■ WHAT TO PRODUCE
Please reproduce the listing below exactly, leaving out every picture.

■ THE DATA
┄┄┄┄┄┄┄┄┄┄┄┄┄┄┄┄┄┄┄┄

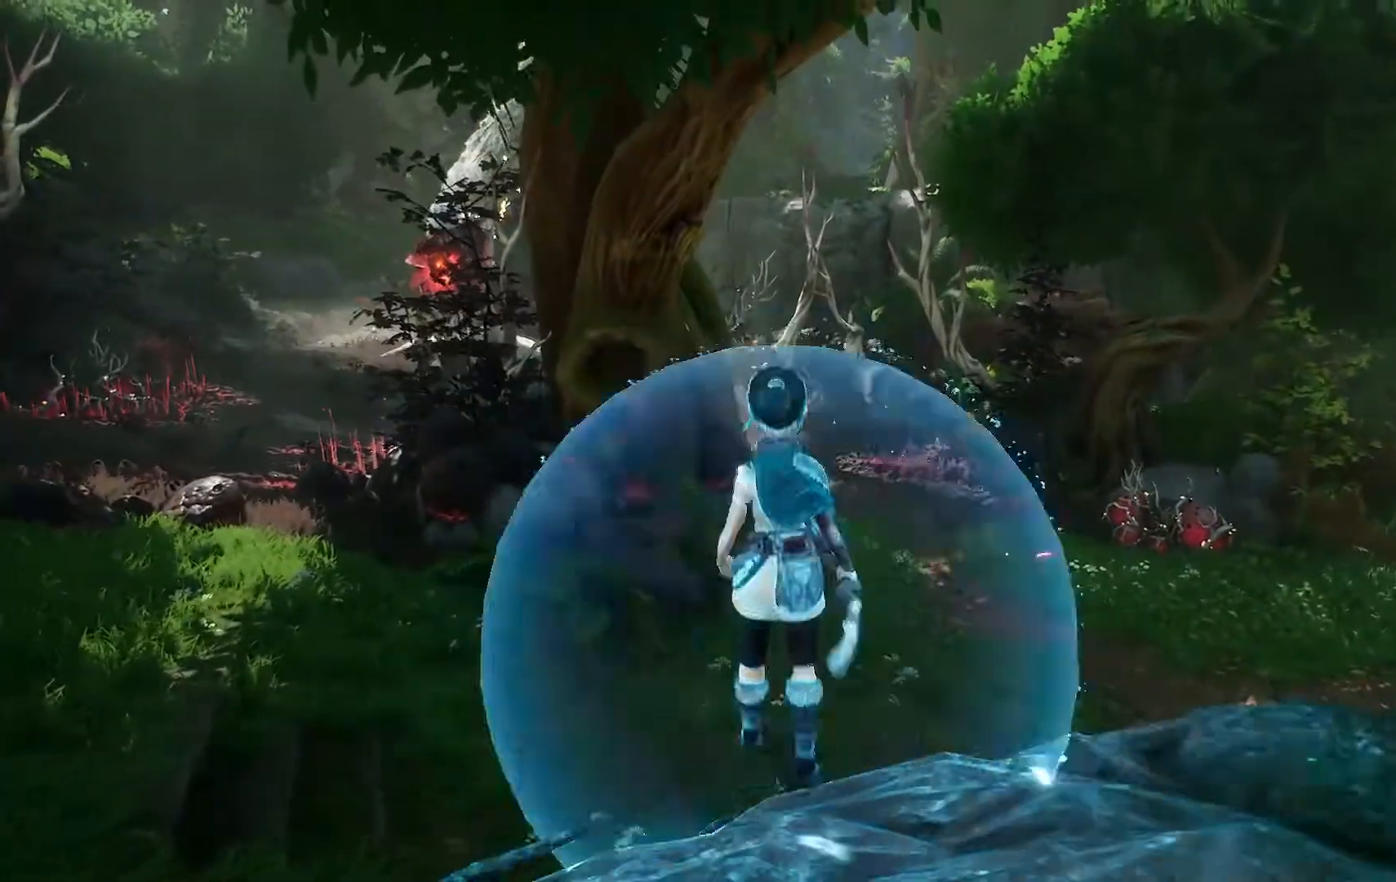
{"buttons": [], "left_stick": "up", "right_stick": "right", "events": [[233, "right_stick", "right"]]}
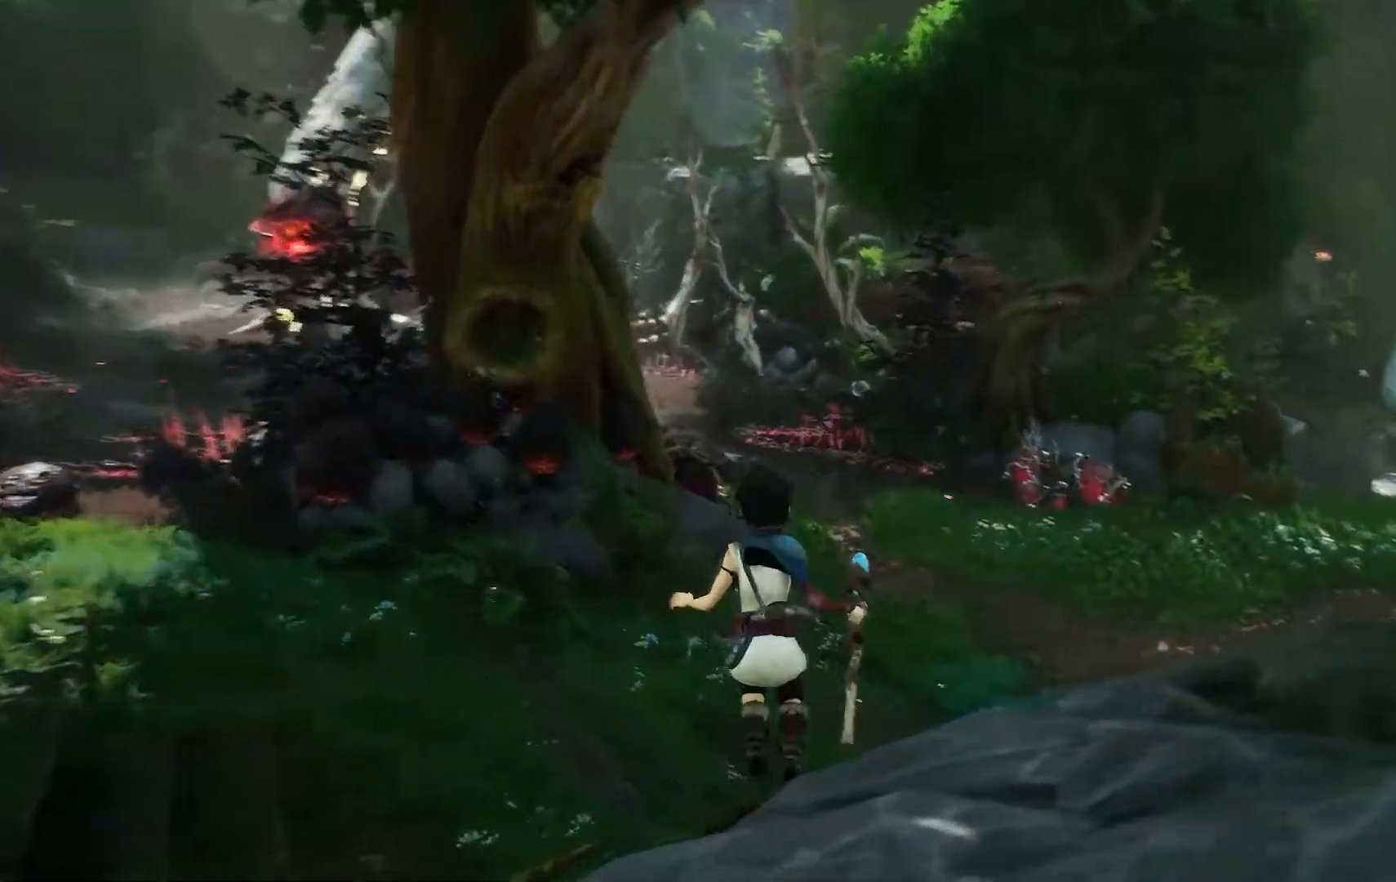
{"buttons": [], "left_stick": "up", "right_stick": "center"}
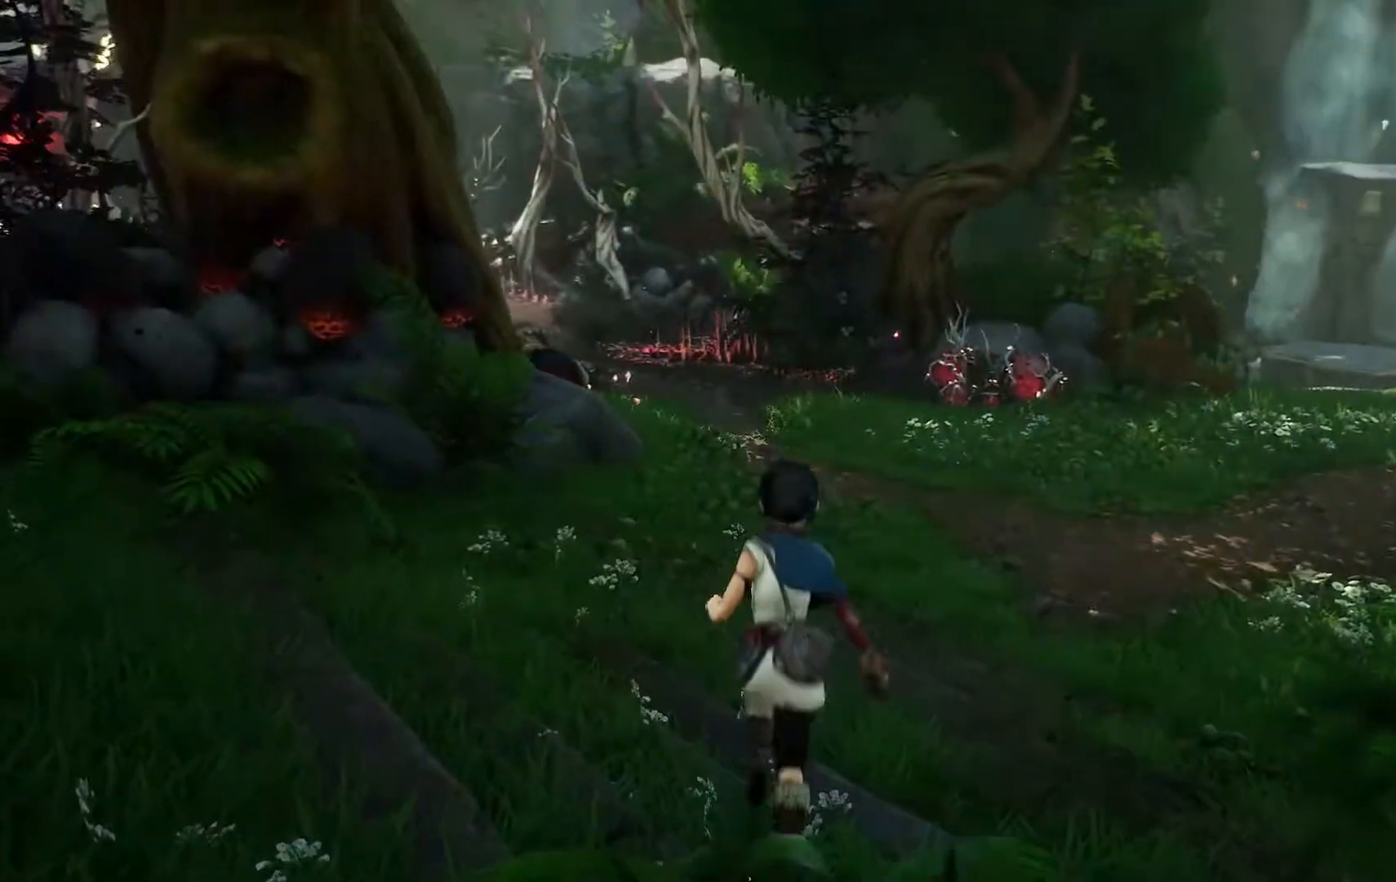
{"buttons": [], "left_stick": "up", "right_stick": "right", "events": [[233, "right_stick", "right"]]}
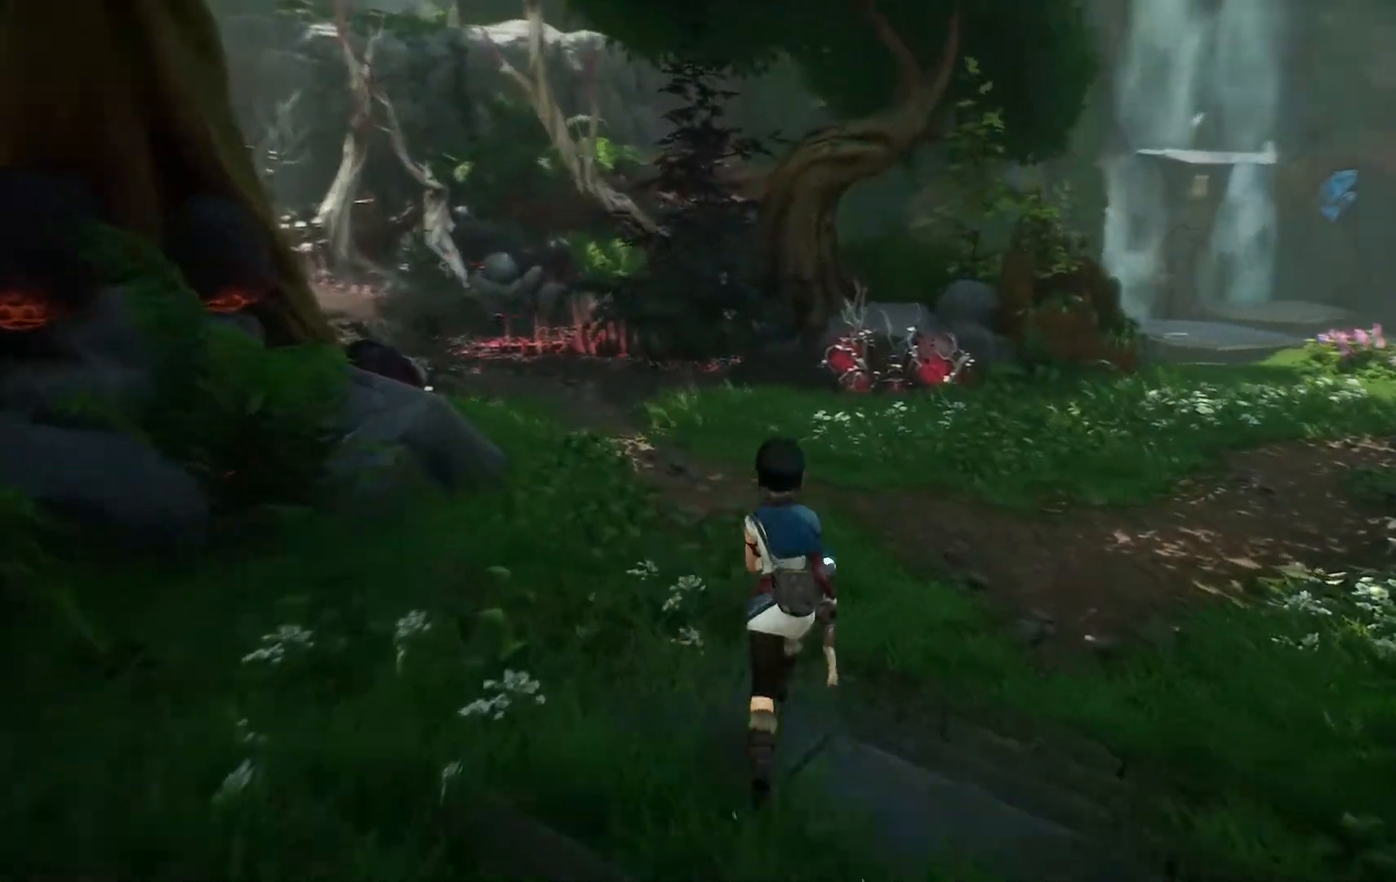
{"buttons": [], "left_stick": "up", "right_stick": "center", "events": [[184, "right_stick", "center"]]}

┄┄┄┄┄┄┄┄┄┄┄┄┄┄┄┄┄┄┄┄

■ SOLUTION FOR THIS EXERCISE
{"buttons": [], "left_stick": "up", "right_stick": "right", "events": [[233, "right_stick", "right"]]}
{"buttons": [], "left_stick": "up", "right_stick": "center"}
{"buttons": [], "left_stick": "up", "right_stick": "right", "events": [[233, "right_stick", "right"]]}
{"buttons": [], "left_stick": "up", "right_stick": "center", "events": [[184, "right_stick", "center"]]}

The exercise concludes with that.